A couple of weeks ago I had lunch with a high school friend. When our conversation got to our guilt over not getting the proper doses of physical activity, I recalled how my grammar school gym teacher called me and others who couldn’t do our chin-ups “motor morons.” I started to relate how that label affected me ever since, when my friend interrupted.

“That was our high school gym teacher, Mrs. [whatever her name was]. And I was a ‘motor moron’ too!” This friend had not gone to grammar school with me, and if she remembers being so labeled in high school, she must be right about when it occurred. I had been occasionally telling this story in recent years, and all this time I was blaming the wrong teacher. Although I’m over the motor moron accusation, now I’m worrying over what other memories my mind has screwed up.

Even more disconcerting are the times I start relating an incident of the past only to realize I can’t remember how it turned out, or in what order events occurred. When my best friend and I wrote a silly love letter using a fake name to Ricky Nelson, we taped two aspirins to the top of page two because, we wrote, “you may get a headache after reading this.” But did we actually mail it? (I used to know that, I swear.)

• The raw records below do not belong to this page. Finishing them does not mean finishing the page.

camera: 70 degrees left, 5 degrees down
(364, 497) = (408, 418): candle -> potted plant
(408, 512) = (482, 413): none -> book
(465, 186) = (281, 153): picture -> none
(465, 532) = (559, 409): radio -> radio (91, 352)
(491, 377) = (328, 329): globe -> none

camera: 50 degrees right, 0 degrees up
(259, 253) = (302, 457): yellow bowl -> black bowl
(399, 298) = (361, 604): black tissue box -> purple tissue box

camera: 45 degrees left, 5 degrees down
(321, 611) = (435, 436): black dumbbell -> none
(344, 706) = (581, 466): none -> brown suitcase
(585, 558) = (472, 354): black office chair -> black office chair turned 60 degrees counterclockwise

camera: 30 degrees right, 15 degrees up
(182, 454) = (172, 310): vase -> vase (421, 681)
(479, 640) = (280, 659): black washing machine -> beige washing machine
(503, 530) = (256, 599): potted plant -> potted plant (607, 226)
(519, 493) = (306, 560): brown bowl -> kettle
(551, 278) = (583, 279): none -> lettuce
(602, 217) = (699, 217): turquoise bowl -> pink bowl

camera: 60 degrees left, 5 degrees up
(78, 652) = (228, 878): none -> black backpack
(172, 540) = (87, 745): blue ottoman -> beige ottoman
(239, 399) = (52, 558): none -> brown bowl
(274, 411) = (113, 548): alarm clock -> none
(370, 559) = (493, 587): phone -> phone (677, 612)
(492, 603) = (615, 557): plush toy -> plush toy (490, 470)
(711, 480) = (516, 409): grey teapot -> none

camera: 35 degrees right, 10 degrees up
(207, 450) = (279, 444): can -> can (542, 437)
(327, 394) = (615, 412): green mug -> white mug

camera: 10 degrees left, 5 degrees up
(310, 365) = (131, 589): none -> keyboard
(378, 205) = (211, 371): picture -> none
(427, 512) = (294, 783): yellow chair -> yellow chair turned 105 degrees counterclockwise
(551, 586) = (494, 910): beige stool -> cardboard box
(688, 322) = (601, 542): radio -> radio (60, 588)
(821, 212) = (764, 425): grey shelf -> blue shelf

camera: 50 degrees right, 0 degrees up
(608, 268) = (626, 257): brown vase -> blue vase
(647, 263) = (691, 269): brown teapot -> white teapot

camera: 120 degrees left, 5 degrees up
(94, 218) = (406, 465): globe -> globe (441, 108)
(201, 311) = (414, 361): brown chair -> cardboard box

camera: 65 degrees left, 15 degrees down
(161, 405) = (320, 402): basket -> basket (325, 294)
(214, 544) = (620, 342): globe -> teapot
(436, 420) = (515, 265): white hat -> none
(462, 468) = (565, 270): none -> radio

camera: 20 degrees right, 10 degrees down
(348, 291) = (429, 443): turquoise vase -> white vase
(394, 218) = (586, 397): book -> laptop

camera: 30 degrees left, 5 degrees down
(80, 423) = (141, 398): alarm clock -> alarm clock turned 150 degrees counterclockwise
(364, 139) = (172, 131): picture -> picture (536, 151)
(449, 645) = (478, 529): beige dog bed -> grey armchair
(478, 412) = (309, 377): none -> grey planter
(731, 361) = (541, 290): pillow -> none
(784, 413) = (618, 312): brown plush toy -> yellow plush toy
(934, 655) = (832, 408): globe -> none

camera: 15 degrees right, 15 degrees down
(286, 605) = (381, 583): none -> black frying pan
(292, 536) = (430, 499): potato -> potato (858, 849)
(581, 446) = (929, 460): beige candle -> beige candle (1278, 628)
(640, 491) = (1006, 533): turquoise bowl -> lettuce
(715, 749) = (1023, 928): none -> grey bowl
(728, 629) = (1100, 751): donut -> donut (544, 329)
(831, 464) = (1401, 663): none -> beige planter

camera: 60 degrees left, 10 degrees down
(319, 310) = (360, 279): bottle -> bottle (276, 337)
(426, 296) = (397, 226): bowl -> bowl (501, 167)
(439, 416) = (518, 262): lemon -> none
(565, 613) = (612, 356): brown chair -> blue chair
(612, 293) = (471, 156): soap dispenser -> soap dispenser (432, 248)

Sometimes I’ll get hung up long before the end of the story. I start to describe what I enjoyed most on Sesame Street while awaiting the birth of my first child, and then I remember reading recently that the wonderful PBS program debuted in 1969—when my daughters were 5 and 2. How can that be, when I’m picturing myself watching the show in our one-bedroom Skokie apartment, one hand on my mounded belly? If that memory is tangled up in my mind with another one, I suppose I’ll have to drop that bit of nostalgia from my repertoire.

So, with the exception of my December 13 post on my reaction to Hebrew at five, I advise you to raise an eyebrow when I begin to reminisce. Listener beware: I think someone reshuffled the cards in this sixty-something brain.

Sunday, December 13, 2009

What makes a 5-year-old laugh—then and now?

Last night, at our Chanukah celebration, I watched one of my 5-year-old grandsons giggle softly as his father chanted the Hebrew blessing after lighting the candles for day two of the holiday. Although he’s heard these words many times before, this time it made him snicker. I didn’t get a chance to ask him if it was the words or something else that seemed funny, but it reminded me of an occasion long ago.

I was also 5 years old, and I was attending my older cousin’s Bar Mitzvah party. He began reading his Torah portion aloud, in a sing-song voice, and it must have been my first taste of Hebrew because I thought it was the funniest string of “gibberish” I had ever heard. I began to giggle. The odd, alien syllables—some with a “ch” sound (not unlike throat-clearing)—were hilarious. My laughter must have been infectious because I heard my slightly older cousin next to me start to laugh too.

I have no recollection of my parents or other relatives shushing us, but someone probably did, with some serious scolding. After all, why would I remember this incident and not the dinner, dancing, gift-giving, and hugging of that night? But the important thing is that I did remember it. I also teased my cousin, now in his mid-70s, about it recently. I’m sure he was amused to find out that all I can recall about the momentous occasion of his “becoming a man” was that he spoke in (foreign) tongues.